Dihexyl sodium sulfosuccinate

• CAS: 3006-15-3
• Catalog Number: ACM3006153
• Category: Main Products
• Molecular Weight: 388.5
• Molecular Formula: C16H29NaO7S
• Synonyms: Sodium dihexyl sulfosuccinate
• IUPAC Name: Sodium;1,4-dihexoxy-1,4-dioxobutane-2-sulfonate
• Canonical SMILES: CCCCCCOC(=O)CC(C(=O)OCCCCCC)S(=O)(=O)[O-].[Na+]
• InChI: InChI=1S/C16H30O7S.Na/c1-3-5-7-9-11-22-15(17)13-14(24(19,20)21)16(18)23-12-10-8-6-4-2;/h14H,3-13H2,1-2H3,(H,19,20,21);/q;+1/p-1
• InChI Key: WVFDILODTFJAPA-UHFFFAOYSA-M
• Melting Point: 230 °C
• Appearance: Liquid
• Storage: Store at +15 °C to +25 °C
• Active Content: 80%
• Exact Mass: 388.15316872
• Hydrogen Bond Acceptor Count: 7
• Hydrogen Bond Donor Count: 0
• Monoisotopic Mass: 388.15316872
• Physical State: Solid
• Rotatable Bond Count: 16
• Topological Polar Surface Area: 118 Ų

Case Study

Dihexyl Sodium Sulfosuccinate for the Extraction of Heavy Metals

Smirnova, Svetlana V., et al. Talanta, 2024, 269, 125504.

Researchers developed an aqueous two-phase system (ATPS) with benzethonium chloride (BztCl) and sodium dihexyl sulfosuccinate (NaDHSS) to conduct liquid-liquid microextraction of metal ions Cd(II), Co(II), Cu(II), Mn(II), Ni(II), and Pb(II) before determining their quantities through ICP-OES.
Extraction Method and Validation
The combination of the cationic surfactant BztCl and the anionic surfactant NaDHSS achieved liquid-liquid phase separation at a 1:1 molar ratio with total surfactant concentrations between 0.01 and 0.2 mol L-1 to assess extraction performance. The use of 8-hydroxyquinoline as a complexing agent resulted in extraction efficiencies approaching 100% for Cd(II), Co(II), Mn(II), Ni(II), and Pb(II) and an 88% efficiency for Cu(II).
Before ICP-OES analysis, researchers extracted components enriched in the surfactant phase with 0.2 M HNO3. The method ensured a preconcentration time of 30 seconds within the BztCl-NaDHSS-H2O ATPS and achieved a high degree of back-extraction within 1 minute. This significantly minimized sample preparation time, mitigated matrix effects, and yielded low limits of detection (LODs) ranging from 0.04 to 1.0 μg L-1, with a preconcentration factor of 120. The accuracy of the method was confirmed through the analysis of certified reference materials of surface water, as well as real samples from tap, sea, and wastewater.

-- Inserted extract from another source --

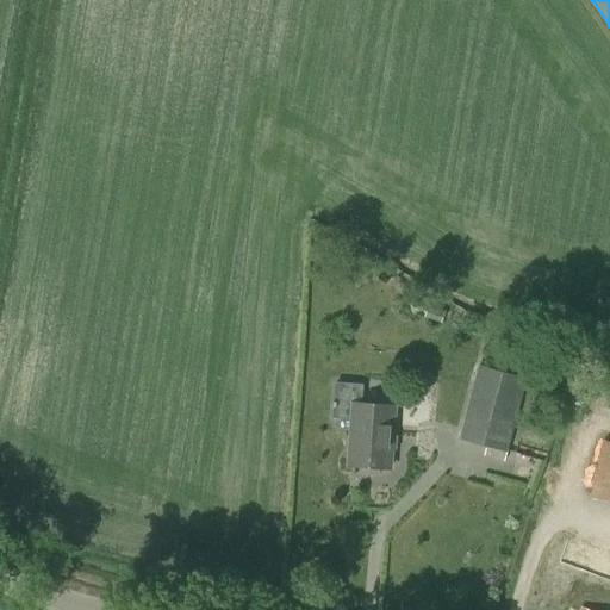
[(484,455),(505,461),(528,377),(479,365),(459,440),(486,447),(484,455)]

Environmental Properties of Dihexyl Sodium Sulfosuccinate and Polysorbate 80 as Surfactants

Franzetti, Andrea, et al. Chemosphere, 2006, 62(9), 1474-1480.

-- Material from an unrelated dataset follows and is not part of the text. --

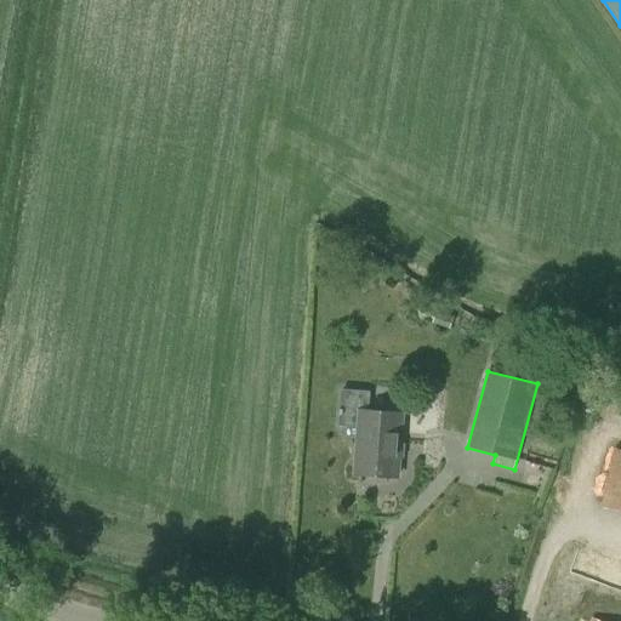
[(339,426),(358,427),(355,474),(398,477),(403,414),(369,412),(370,391),(341,389),(339,426)]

Soil remediation processes benefit from using surfactants as they enhance traditional methods for pollutant removal. Researchers tested dihexyl sodium sulfosuccinate (Aerosol MA+80) and polysorbate 80 (Tween 80) surfactants in both laboratory settings and field applications for soil and groundwater remediation. The investigation assessed both surfactants' adsorption and biodegradability to establish their usability conditions and limitations.
Key Findings
· The soil examined in this study displayed suitable modeling characteristics since it showed representative mean values across almost every measured parameter when tested for organic carbon content, microbial populations, and particle size distribution.
· Polysorbate 80 showed both high biodegradability and strong soil matrix binding properties. The strong soil attraction of polysorbate 80 limits its in situ use but makes it ideal for ex situ solid-phase remediation methods like ex situ bioremediation.
· Dihexyl sodium sulfosuccinate showed poor biodegradability along with limited mineralization. Experiments on biodegradation, along with toxicity assessments, suggest that the degradation of dihexyl sodium sulfosuccinate may be incomplete, resulting in the accumulation of intermediates that are at least as toxic as the original compound.
· Thus, caution is advised when applying dihexyl sodium sulfosuccinate for aquifer remediation, to prevent loss of the product and ensure that any excess surfactant is removed from the soil.